What kind of title is this? How did bitcoin “just today” break its true all-time high, if the digital currency has been setting new high prices since the night of November 5?
The truth is that, until now, all the new all-time highs (ATH) that bitcoin marked were only nominally. That is, the price of bitcoin rose to dollar figures that had never been seen before.
But it must not be forgotten that The dollar, like all fiat currencies (issued by States), is constantly devalued.
The inorganic issuance above the market’s demand for dollars causes the purchasing power of the dollar to reduce over time.
So, if we adjust the figures according to inflation (a task that NoticiasVE did days ago and explained the corresponding calculations), The true all-time high for BTC was approximately $77,975.
Therefore, just today, November 10, reaching $80,000 per BTC, the digital currency is at a true all-time high price against the US dollar.

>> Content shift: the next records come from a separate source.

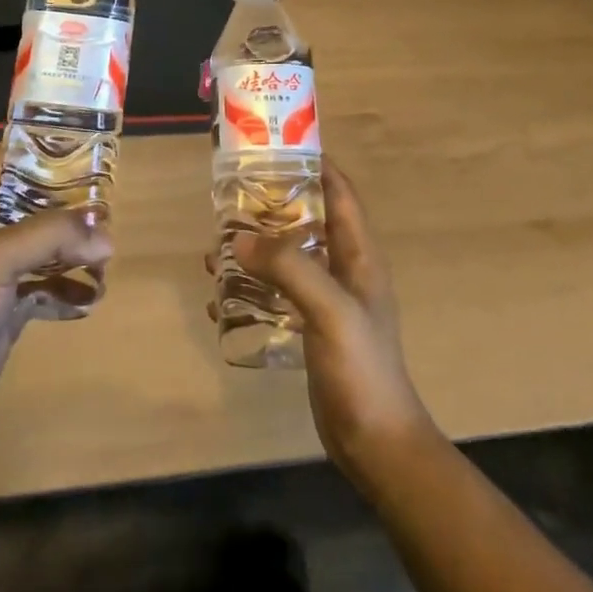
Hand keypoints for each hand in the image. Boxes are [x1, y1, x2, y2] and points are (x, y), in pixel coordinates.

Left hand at [0, 149, 111, 458]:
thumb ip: (50, 236)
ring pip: (46, 246)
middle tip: (109, 206)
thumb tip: (106, 236)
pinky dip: (71, 290)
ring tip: (107, 256)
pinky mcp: (8, 310)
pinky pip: (48, 289)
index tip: (84, 144)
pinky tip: (92, 299)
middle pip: (35, 202)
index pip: (8, 159)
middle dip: (71, 203)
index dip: (41, 146)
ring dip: (76, 249)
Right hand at [212, 161, 434, 485]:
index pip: (339, 192)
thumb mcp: (330, 309)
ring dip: (255, 247)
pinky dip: (251, 288)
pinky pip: (277, 293)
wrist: (376, 444)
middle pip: (307, 219)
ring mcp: (327, 299)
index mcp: (359, 253)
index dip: (314, 164)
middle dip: (271, 204)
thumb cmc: (362, 368)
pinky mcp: (311, 327)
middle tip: (231, 195)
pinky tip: (220, 298)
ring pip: (288, 256)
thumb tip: (238, 238)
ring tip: (216, 245)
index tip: (276, 146)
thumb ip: (288, 268)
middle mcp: (344, 268)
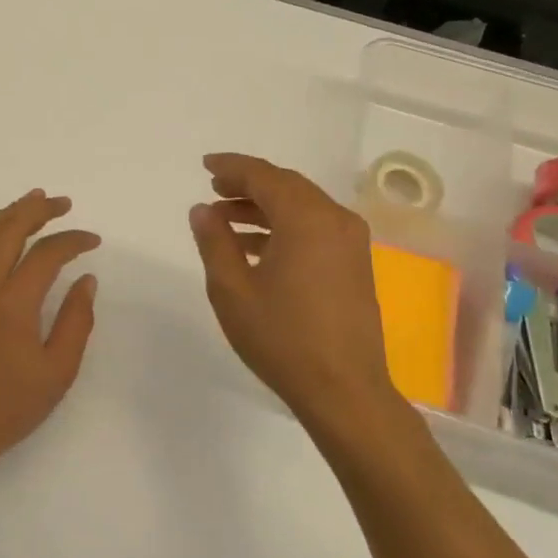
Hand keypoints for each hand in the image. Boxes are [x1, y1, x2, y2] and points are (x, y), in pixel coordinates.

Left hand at [0, 189, 100, 466]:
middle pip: (7, 230)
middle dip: (36, 210)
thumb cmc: (11, 406)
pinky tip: (0, 229)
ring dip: (9, 213)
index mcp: (11, 304)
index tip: (93, 240)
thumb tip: (86, 279)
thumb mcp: (58, 371)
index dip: (72, 241)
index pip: (45, 254)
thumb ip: (76, 320)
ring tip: (33, 201)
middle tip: (62, 202)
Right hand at [187, 153, 401, 427]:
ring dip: (264, 206)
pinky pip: (315, 227)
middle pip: (286, 185)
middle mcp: (334, 220)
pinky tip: (255, 247)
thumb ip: (214, 241)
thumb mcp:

One lesson that bitcoin’s new price peak teaches us is how to understand value in a world dominated by fiat money. The “price” of bitcoin in dollars may rise, but what really interests us is the purchasing power that that figure represents.
In a system where money is printed at will, are we really seeing an increase in asset values or are we just adjusting to the new reality of a devalued currency? Bitcoin, with its limited and transparent supply, asks us a radical question: What does it really mean to own an asset whose value is, in fact, immutable?

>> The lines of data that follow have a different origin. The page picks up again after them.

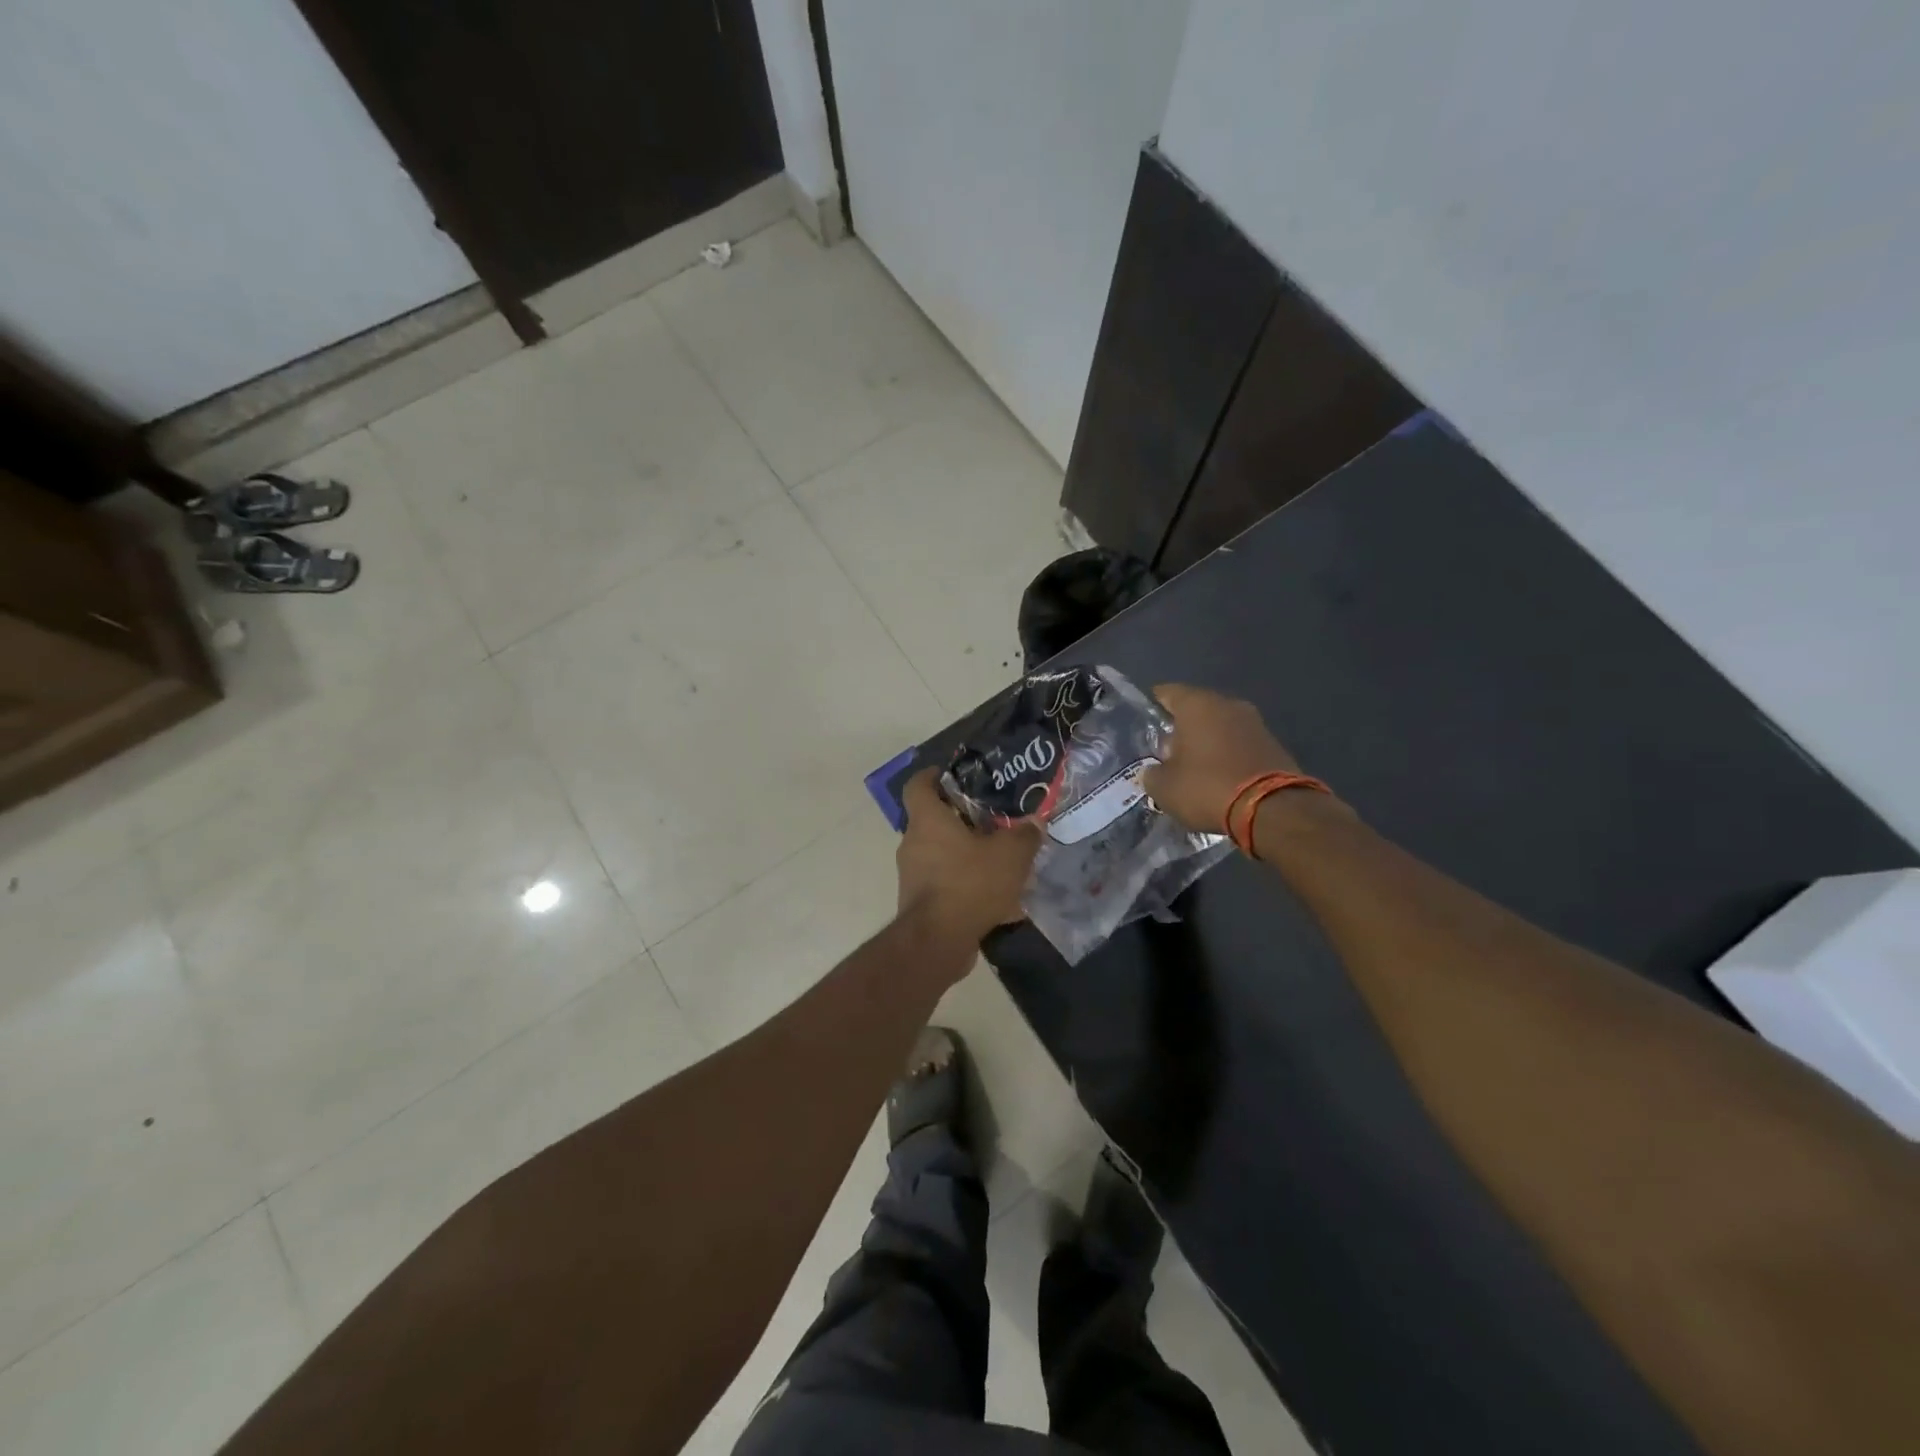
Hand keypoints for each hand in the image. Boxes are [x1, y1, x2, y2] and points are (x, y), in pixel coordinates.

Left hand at [896, 769, 1041, 943]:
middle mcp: (913, 843)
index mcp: (927, 820)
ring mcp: (913, 875)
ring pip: (941, 855)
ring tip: (999, 862)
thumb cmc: (970, 883)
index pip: (917, 785)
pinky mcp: (919, 903)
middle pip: (932, 821)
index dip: (931, 775)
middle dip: (961, 820)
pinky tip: (997, 899)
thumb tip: (1034, 823)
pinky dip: (966, 886)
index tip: (950, 775)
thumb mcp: (1010, 854)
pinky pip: (945, 885)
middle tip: (992, 821)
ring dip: (965, 856)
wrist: (938, 941)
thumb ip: (1024, 835)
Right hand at [1141, 684, 1301, 833]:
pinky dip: (1228, 755)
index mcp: (1197, 704)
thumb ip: (1152, 774)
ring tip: (1193, 768)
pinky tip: (1219, 777)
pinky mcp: (1274, 744)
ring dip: (1206, 742)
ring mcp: (1255, 722)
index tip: (1144, 725)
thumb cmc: (1208, 787)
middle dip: (1180, 729)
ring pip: (1220, 726)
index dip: (1152, 707)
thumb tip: (1153, 772)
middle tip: (1166, 753)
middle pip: (1195, 709)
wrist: (1273, 810)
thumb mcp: (1164, 788)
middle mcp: (1228, 704)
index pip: (1166, 693)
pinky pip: (1240, 744)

While the dollar and fiat currencies continue to lose value, bitcoin remains a solid and, in many ways, incorruptible store of value.
Every time the Federal Reserve or the Central Bank of any country decides to print more money to “stimulate the economy,” the purchasing power of the dollar suffers. What you bought yesterday, you buy less today. But bitcoin, being a form of money programmed to be scarce, stays out of this monetary manipulation game.
Seeing this “true all-time high” can be eye-opening. The truth is that bitcoin is not only going up in terms of price; is acting like a refuge against the depreciation that devours traditional currencies.
This situation reinforces a conviction that many bitcoiners have held for years: the real value is not found in the figures of an artificially inflated financial system, but in that asset whose supply is not altered by a simple bureaucratic decision.